Mas, depois dois abusos do Ministério Público Federal do Rio de Janeiro, com condução coercitiva de dezenas de técnicos do BNDES, criminalização de qualquer operação, houve o chamado apagão das canetas – nada se aprovava, nenhuma medida era tomada, porque tudo estava exposto à criminalização pelo MPF.
Um pacto entre o governo, o STF, a PGR, destravaria os investimentos que seriam rapidamente colocados em marcha. Vale o exemplo dos EUA. A Odebrecht recebeu uma multa bilionária da SEC (a CVM dos EUA). Imediatamente após a aplicação da multa, a própria SEC entrou em conta com os bancos norte-americanos solicitando que destravassem os financiamentos à Odebrecht, inclusive para que a multa pudesse ser honrada.
Além disso, com a taxa de juros em 6,5%, o governo poderia injetar recursos no BNDES sem impacto na dívida pública. O impacto ocorria devido ao diferencial entre as taxas do BNDES e a Selic de 14%. Com Selic próxima às taxas do BNDES, não há impacto na dívida pública.
Segundo a CBIC (Câmara Brasileira da Indústria da Construção), cada R$ 1 milhão investido no setor gera, em média, 26 empregos.
Só a Linga 6 do Metrô de São Paulo exigirá R$ 15 bilhões de investimento. O PAC Mobilidade, outros R$ 32 bilhões espalhados por várias capitais.
A terceira etapa de concessão de rodovias, outros R$ 13 bilhões, divididos entre a BR 153, BR 101, BR 163, BR 050.
No setor ferroviários, apenas o Ferroanel de São Paulo exigirá outros R$ 3,5 bilhões; a Norte-Sul, mais R$ 4 bilhões. A modernização da CBTU (Companhia Brasileira de Trens Urbanos) outros R$ 6 bilhões. Há R$ 3,5 bilhões de projetos parados dos aeroportos.

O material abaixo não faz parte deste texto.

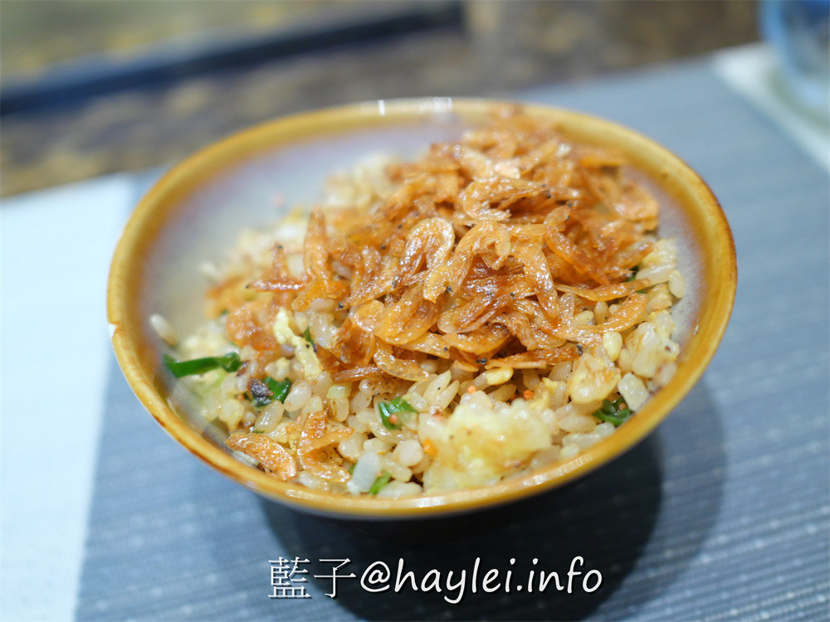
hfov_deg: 60.0
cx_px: 415
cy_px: 311
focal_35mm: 30
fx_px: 719
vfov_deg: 46.8
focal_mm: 15
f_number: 1.7
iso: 640
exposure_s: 1/60
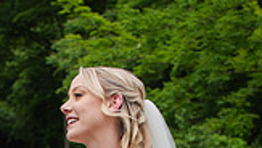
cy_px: 336
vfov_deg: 7.2
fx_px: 1119
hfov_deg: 13.2
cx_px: 23
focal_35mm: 161
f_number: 3.5
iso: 100
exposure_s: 1/500
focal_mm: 35
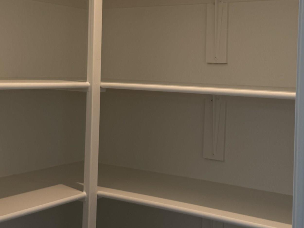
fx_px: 518
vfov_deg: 24.6
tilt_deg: -0.5
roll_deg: -1.2
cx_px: 152
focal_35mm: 59
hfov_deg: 32.7
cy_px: 69
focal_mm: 6.76
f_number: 1.78
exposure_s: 1/120
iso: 64
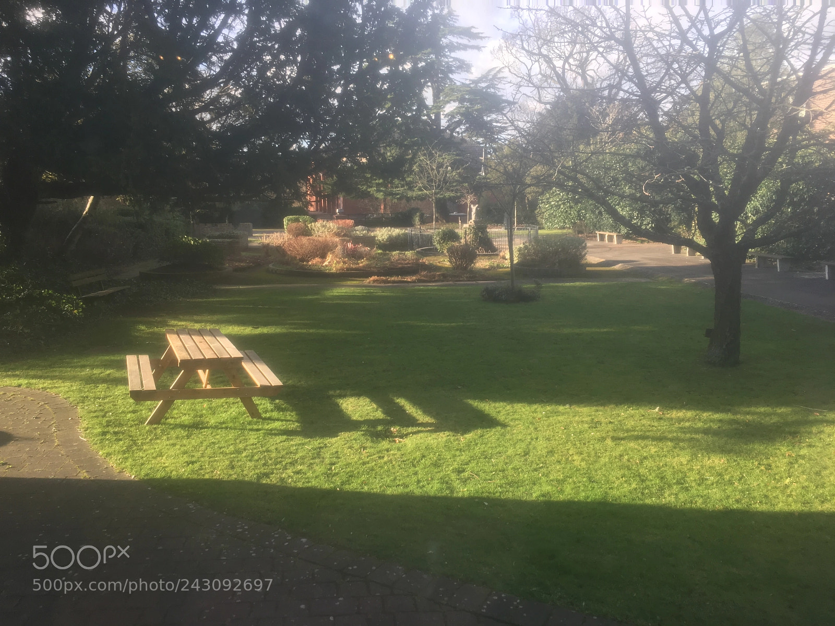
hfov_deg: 61.7
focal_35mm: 29
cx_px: 418
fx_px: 700
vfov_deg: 48.2
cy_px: 313
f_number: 2.2
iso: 25
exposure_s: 1/140
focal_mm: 4.15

Destravando os investimentos, só nessa retomada de obras haverá condições de gerar, por baixo, 2 milhões de empregos.
Sem contar os investimentos externos. Os chineses, por exemplo, estão aguardando os primeiros sinais de estabilidade política para voltar a investir.
Peça 5 – a PEC do gasto
A desastrada PEC do Gasto produziu um pterodátilo nas contas públicas. A alegação final era a necessidade de conter gastos para aumentar os investimentos públicos. Mas incluiu-se o investimento público na lei.
Então, se o PIB crescer, digamos, 2,5% ao ano, os investimentos públicos permanecerão congelados, sem conseguir acompanhar o PIB e, por consequência, sem conseguir melhorar a produtividade da economia.
De alguma maneira terá que ser revista.